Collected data
________

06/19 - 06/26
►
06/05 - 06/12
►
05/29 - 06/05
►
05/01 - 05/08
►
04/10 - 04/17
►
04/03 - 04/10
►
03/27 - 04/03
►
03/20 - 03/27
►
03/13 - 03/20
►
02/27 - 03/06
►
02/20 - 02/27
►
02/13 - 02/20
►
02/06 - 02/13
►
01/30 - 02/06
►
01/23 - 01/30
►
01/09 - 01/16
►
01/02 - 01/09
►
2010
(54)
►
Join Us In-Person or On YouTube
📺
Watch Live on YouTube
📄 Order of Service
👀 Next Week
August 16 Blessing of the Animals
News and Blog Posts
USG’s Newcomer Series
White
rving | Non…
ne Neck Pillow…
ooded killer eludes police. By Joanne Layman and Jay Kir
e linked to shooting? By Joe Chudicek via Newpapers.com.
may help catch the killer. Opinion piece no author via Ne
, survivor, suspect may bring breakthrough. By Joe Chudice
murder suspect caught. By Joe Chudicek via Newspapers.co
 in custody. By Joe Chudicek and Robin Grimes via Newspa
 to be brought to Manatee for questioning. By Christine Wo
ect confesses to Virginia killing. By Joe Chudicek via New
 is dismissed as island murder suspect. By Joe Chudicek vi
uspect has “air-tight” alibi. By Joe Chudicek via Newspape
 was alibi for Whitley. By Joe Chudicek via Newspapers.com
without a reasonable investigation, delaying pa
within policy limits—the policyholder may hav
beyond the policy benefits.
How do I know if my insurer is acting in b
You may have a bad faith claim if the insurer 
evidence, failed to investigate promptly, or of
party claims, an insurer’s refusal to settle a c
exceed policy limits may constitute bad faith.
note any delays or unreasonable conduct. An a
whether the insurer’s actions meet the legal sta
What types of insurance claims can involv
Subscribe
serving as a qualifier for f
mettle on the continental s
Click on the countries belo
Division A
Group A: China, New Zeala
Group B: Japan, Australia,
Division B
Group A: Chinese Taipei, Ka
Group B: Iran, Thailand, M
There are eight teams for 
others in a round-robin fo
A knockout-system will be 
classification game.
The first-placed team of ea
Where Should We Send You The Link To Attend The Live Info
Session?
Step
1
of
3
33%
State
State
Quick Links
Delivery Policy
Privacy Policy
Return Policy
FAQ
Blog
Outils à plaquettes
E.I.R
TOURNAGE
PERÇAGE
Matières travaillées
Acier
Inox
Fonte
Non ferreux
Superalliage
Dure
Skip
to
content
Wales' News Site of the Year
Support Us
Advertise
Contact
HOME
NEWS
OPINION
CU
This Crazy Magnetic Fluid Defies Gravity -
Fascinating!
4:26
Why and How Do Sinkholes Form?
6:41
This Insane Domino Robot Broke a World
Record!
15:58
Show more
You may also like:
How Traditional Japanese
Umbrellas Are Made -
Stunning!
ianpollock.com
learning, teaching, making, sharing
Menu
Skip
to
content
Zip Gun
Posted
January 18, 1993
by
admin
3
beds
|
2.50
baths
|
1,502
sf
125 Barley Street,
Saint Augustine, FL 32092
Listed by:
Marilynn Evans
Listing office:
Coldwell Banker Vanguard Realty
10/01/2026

________

Task description
Can you reproduce the entries word for word, from the very first line through the line containing "breakthrough. By Joe Chudice", with both ends included?

Task solution
06/19 - 06/26
►
06/05 - 06/12
►
05/29 - 06/05
►
05/01 - 05/08
►
04/10 - 04/17
►
04/03 - 04/10
►
03/27 - 04/03
►
03/20 - 03/27
►
03/13 - 03/20
►
02/27 - 03/06
►
02/20 - 02/27
►
02/13 - 02/20
►
02/06 - 02/13
►
01/30 - 02/06
►
01/23 - 01/30
►
01/09 - 01/16
►
01/02 - 01/09
►
2010
(54)
►
Join Us In-Person or On YouTube
📺
Watch Live on YouTube
📄 Order of Service
👀 Next Week
August 16 Blessing of the Animals
News and Blog Posts
USG’s Newcomer Series
White
rving | Non…
ne Neck Pillow…
ooded killer eludes police. By Joanne Layman and Jay Kir
e linked to shooting? By Joe Chudicek via Newpapers.com.
may help catch the killer. Opinion piece no author via Ne
, survivor, suspect may bring breakthrough. By Joe Chudice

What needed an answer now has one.